Published on: October 22, 2012
by Kevin CoupeThe growth of the medical marijuana industry has been enormous over the past few years and it is fascinating, when one is in the place where it is legal, to see how dispensaries are popping up on various corners.
I went into my first medical marijuana shop a few weeks ago when I was in Boulder, Colorado; I was feeling fine and didn't have a prescription, but I'd never been in one and I was curious. What was most interesting to me was the fact that this dispensary seemed more like a private bank or a really exclusive doctor's office than I expected.
But I never really thought about where the marijuana was coming from.
Which made the piece this weekend in the Sacramento Bee particularly Eye-Opening...because it detailed how "a rush to profit from patient demand for pot has resulted in irresponsible forest clearing, illegal stream diversions, and careless pesticide and fertilizer use that has polluted waterways and killed wildlife."

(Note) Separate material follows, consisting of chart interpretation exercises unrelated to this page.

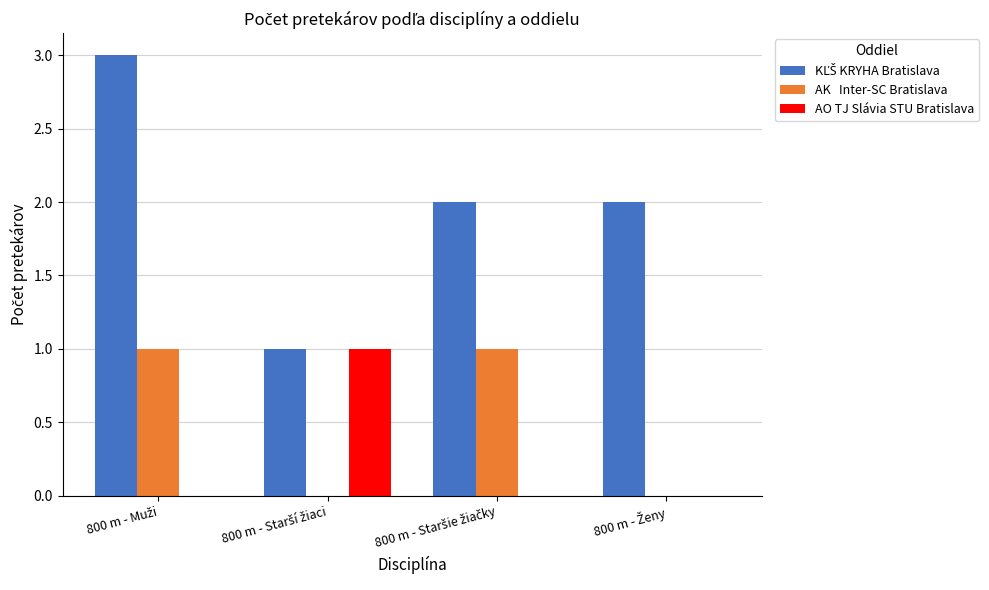

What is the maximum value shown in the chart?

3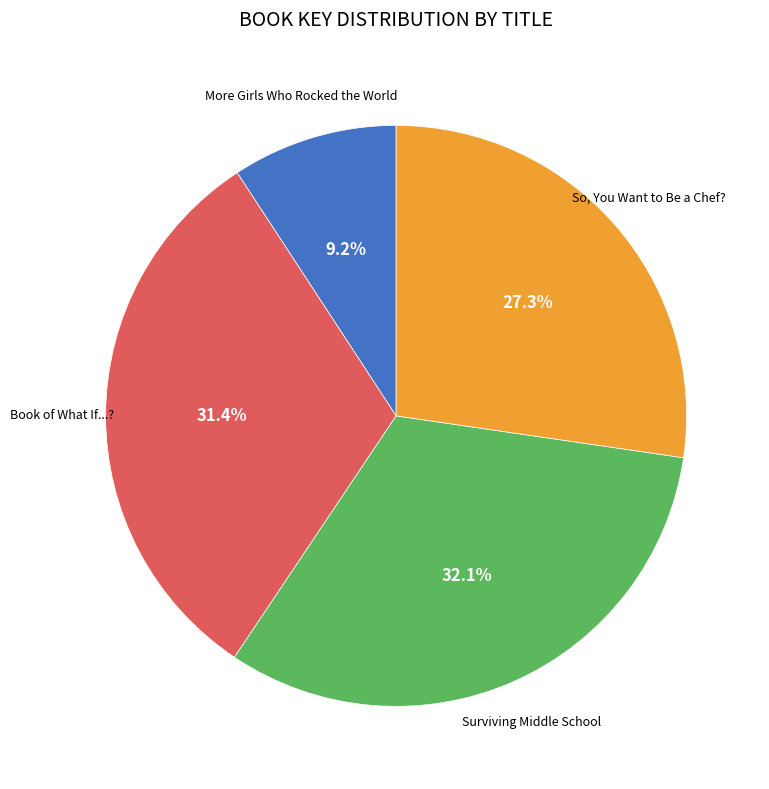

Is there a majority slice in this chart?

No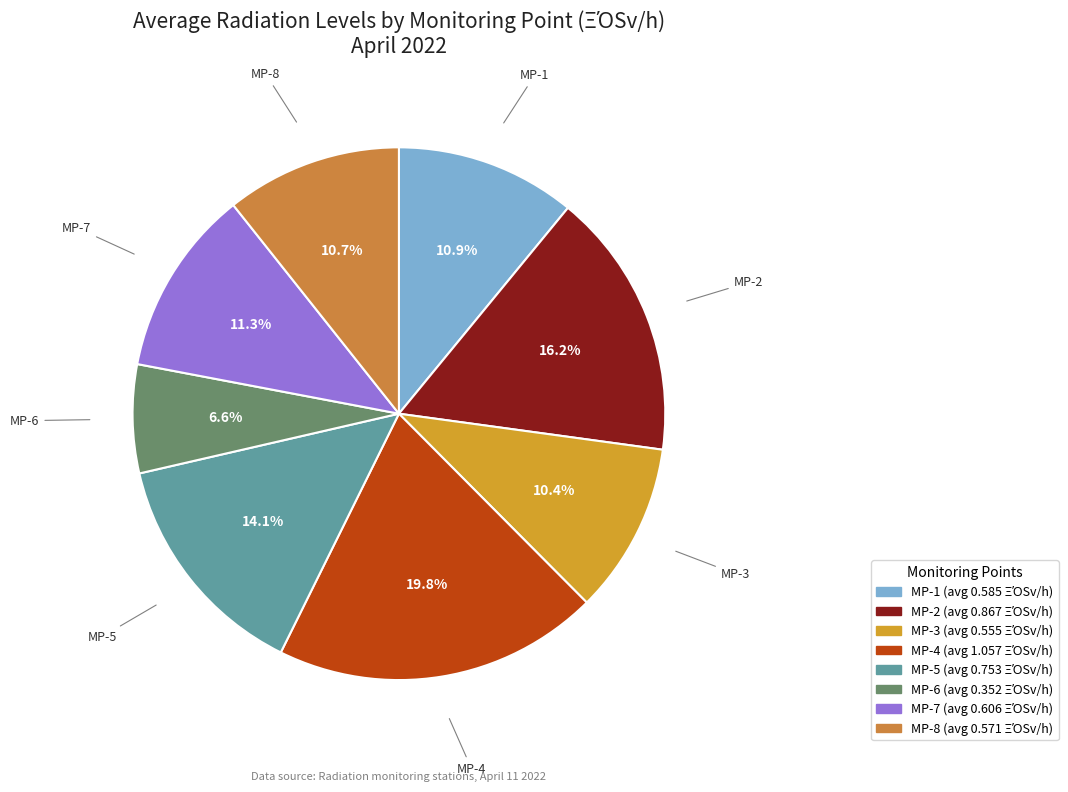

To the nearest percent, what is the combined percentage of MP-5 and MP-2?

30%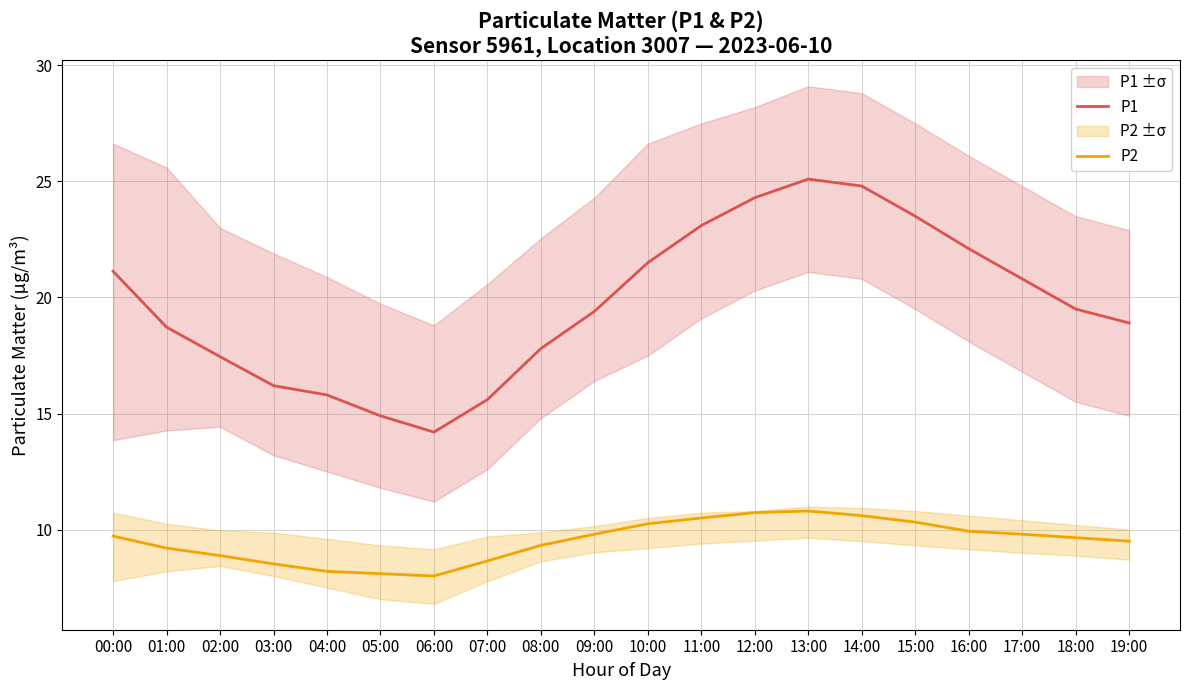

At how many categories does at least one series exceed 9?

20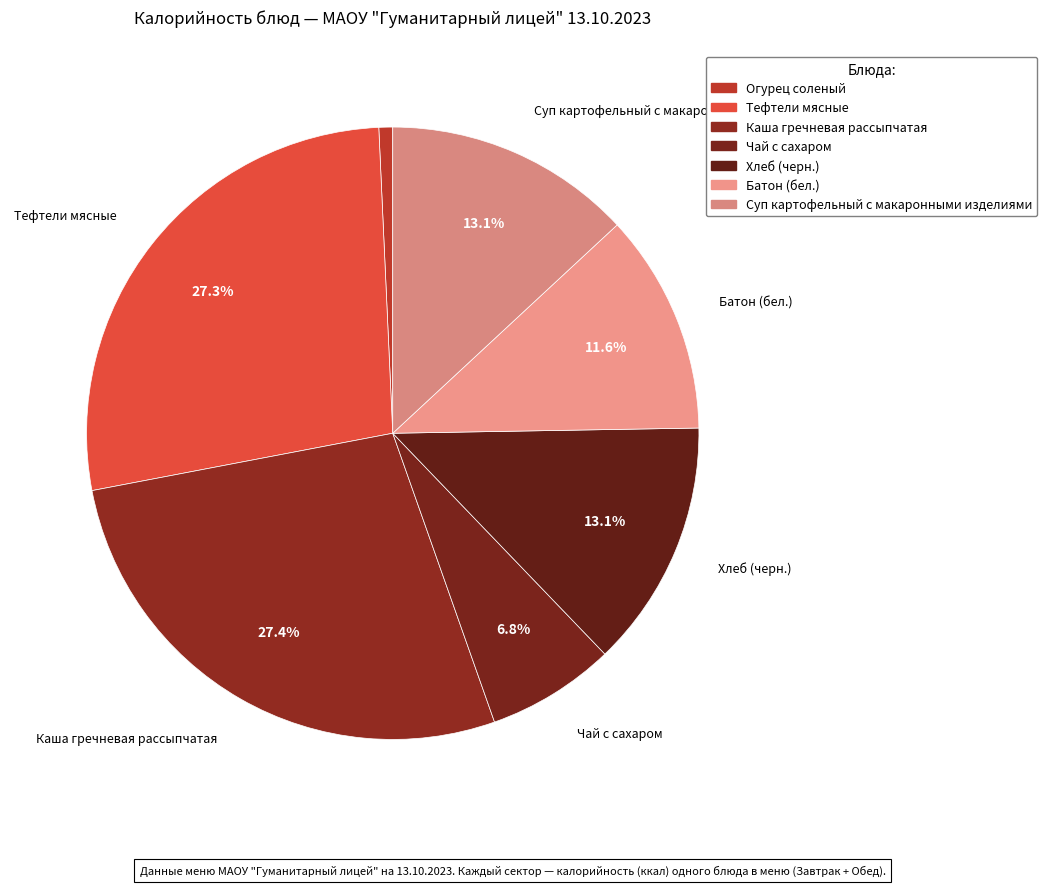

Count the number of slices in the pie.

7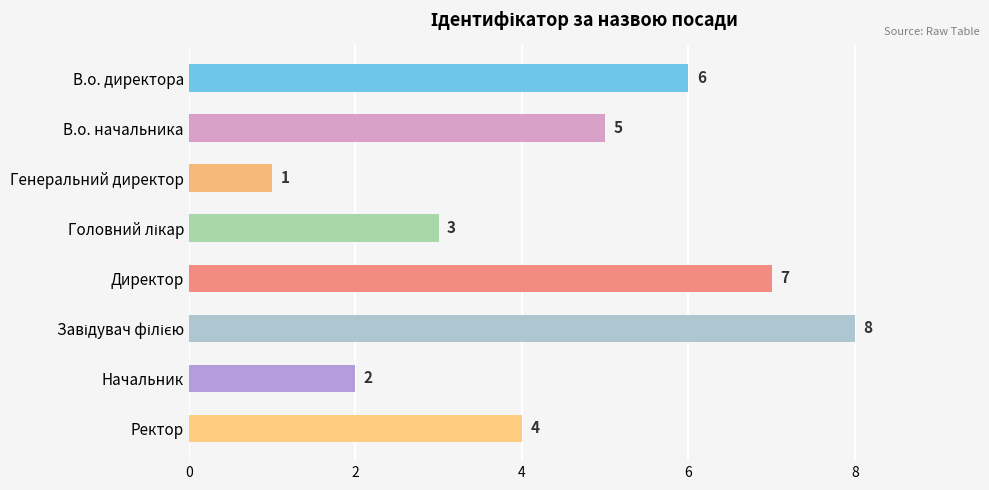

What is the greatest value displayed?

8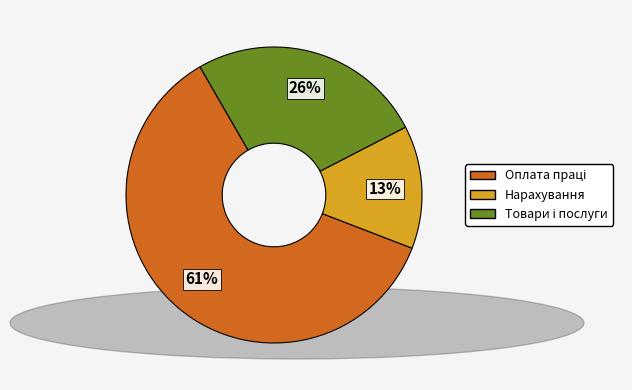

Does any single category account for the majority?

Yes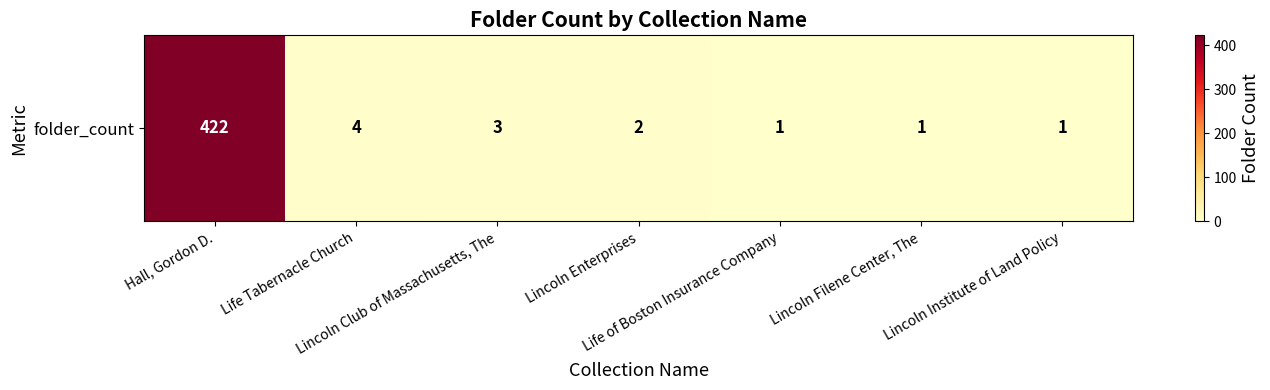

How many distinct data groups are displayed?

1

The story goes on to note that "the problem has become so big and so unregulated that the California Department of Fish and Game has resorted to aerial surveys to assess its scale. It has a new high-resolution, computer-controlled camera mounted in the belly of an aircraft to help pinpoint problem marijuana areas," and points out that the emergence of marijuana farms has been, in some areas, astounding.
To be clear, this is not always the case. Some growers are religious about being environmentally responsible. But there are both legal and illegal growers who are less so, and who, in their approach to the land, are careless and irresponsible, creating problems both current and potential: "The environmental problems they create are similar, in large part because the state's ability to regulate marijuana cultivation remains hazy. Though state law makes it legal to grow and use medical marijuana, it provides little guidance on how to regulate it.
"In addition, medicinal grows remain illegal under federal law, putting state and local agencies on uncertain ground when they attempt to set limits."
I was surprised by all this. Not sure why, but I was sort of working under the premise that legal growers of marijuana were behaving within a legal and organic framework. But the reality is, not so much.
It is a great business lesson in the importance of context - of understanding that sometimes how a product is created can be important as what it does, and understanding that if you cut corners on how you produce a product, it can become a headline in a newspaper and a topic for social media.
Context matters. Always. It's an Eye-Opener.